Material for the task:
════════════════

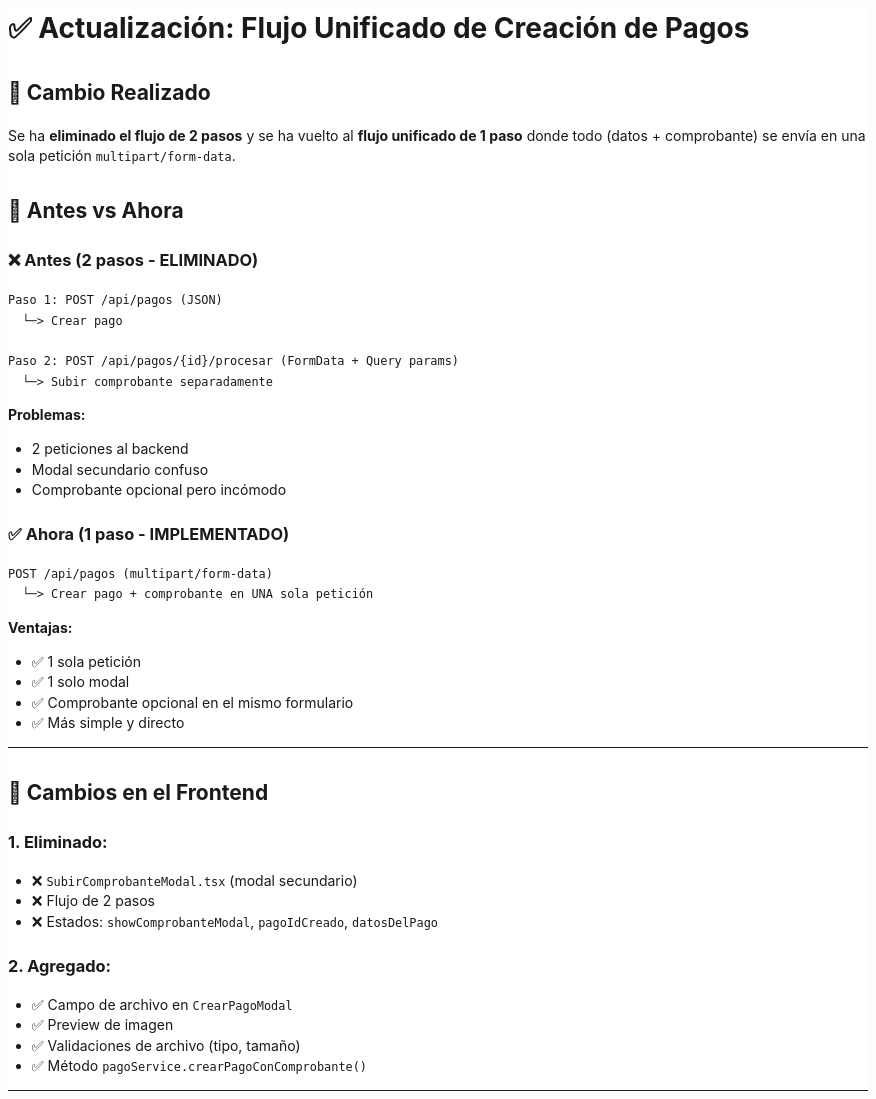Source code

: # ✅ Actualización: Flujo Unificado de Creación de Pagos

## 🎉 Cambio Realizado

Se ha **eliminado el flujo de 2 pasos** y se ha vuelto al **flujo unificado de 1 paso** donde todo (datos + comprobante) se envía en una sola petición `multipart/form-data`.

## 🔄 Antes vs Ahora

### ❌ Antes (2 pasos - ELIMINADO)

```
Paso 1: POST /api/pagos (JSON)
  └─> Crear pago
  
Paso 2: POST /api/pagos/{id}/procesar (FormData + Query params)
  └─> Subir comprobante separadamente
```

**Problemas:**
- 2 peticiones al backend
- Modal secundario confuso
- Comprobante opcional pero incómodo

### ✅ Ahora (1 paso - IMPLEMENTADO)

```
POST /api/pagos (multipart/form-data)
  └─> Crear pago + comprobante en UNA sola petición
```

**Ventajas:**
- ✅ 1 sola petición
- ✅ 1 solo modal
- ✅ Comprobante opcional en el mismo formulario
- ✅ Más simple y directo

---

## 🔧 Cambios en el Frontend

### **1. Eliminado:**
- ❌ `SubirComprobanteModal.tsx` (modal secundario)
- ❌ Flujo de 2 pasos
- ❌ Estados: `showComprobanteModal`, `pagoIdCreado`, `datosDelPago`

### **2. Agregado:**
- ✅ Campo de archivo en `CrearPagoModal`
- ✅ Preview de imagen
- ✅ Validaciones de archivo (tipo, tamaño)
- ✅ Método `pagoService.crearPagoConComprobante()`

---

════════════════

Using the material above, transcribe exactly the lines from the line with "### **1. Eliminado:**" to the line with "- ✅ Preview de imagen"; both count, and nothing else goes in.

### **1. Eliminado:**
- ❌ `SubirComprobanteModal.tsx` (modal secundario)
- ❌ Flujo de 2 pasos
- ❌ Estados: `showComprobanteModal`, `pagoIdCreado`, `datosDelPago`

### **2. Agregado:**
- ✅ Campo de archivo en `CrearPagoModal`
- ✅ Preview de imagen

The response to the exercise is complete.